*Required action:* Rewrite each of the lines below, replacing "Disclosure" with "Notice" and leaving everything else unchanged. Omit the pictures from your answer.

*Input data:*
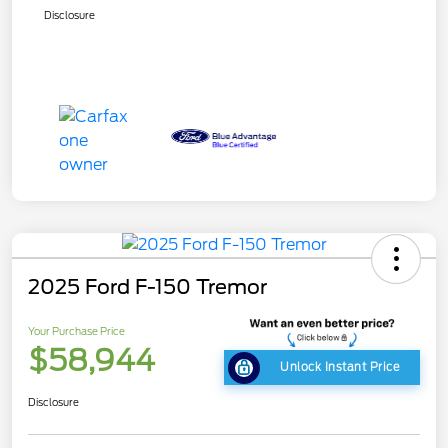
Disclosure
2025 Ford F-150 Tremor
Your Purchase Price
$58,944
Unlock Instant Price
Disclosure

*Finished exercise:*
Notice
2025 Ford F-150 Tremor
Your Purchase Price
$58,944
Unlock Instant Price
Notice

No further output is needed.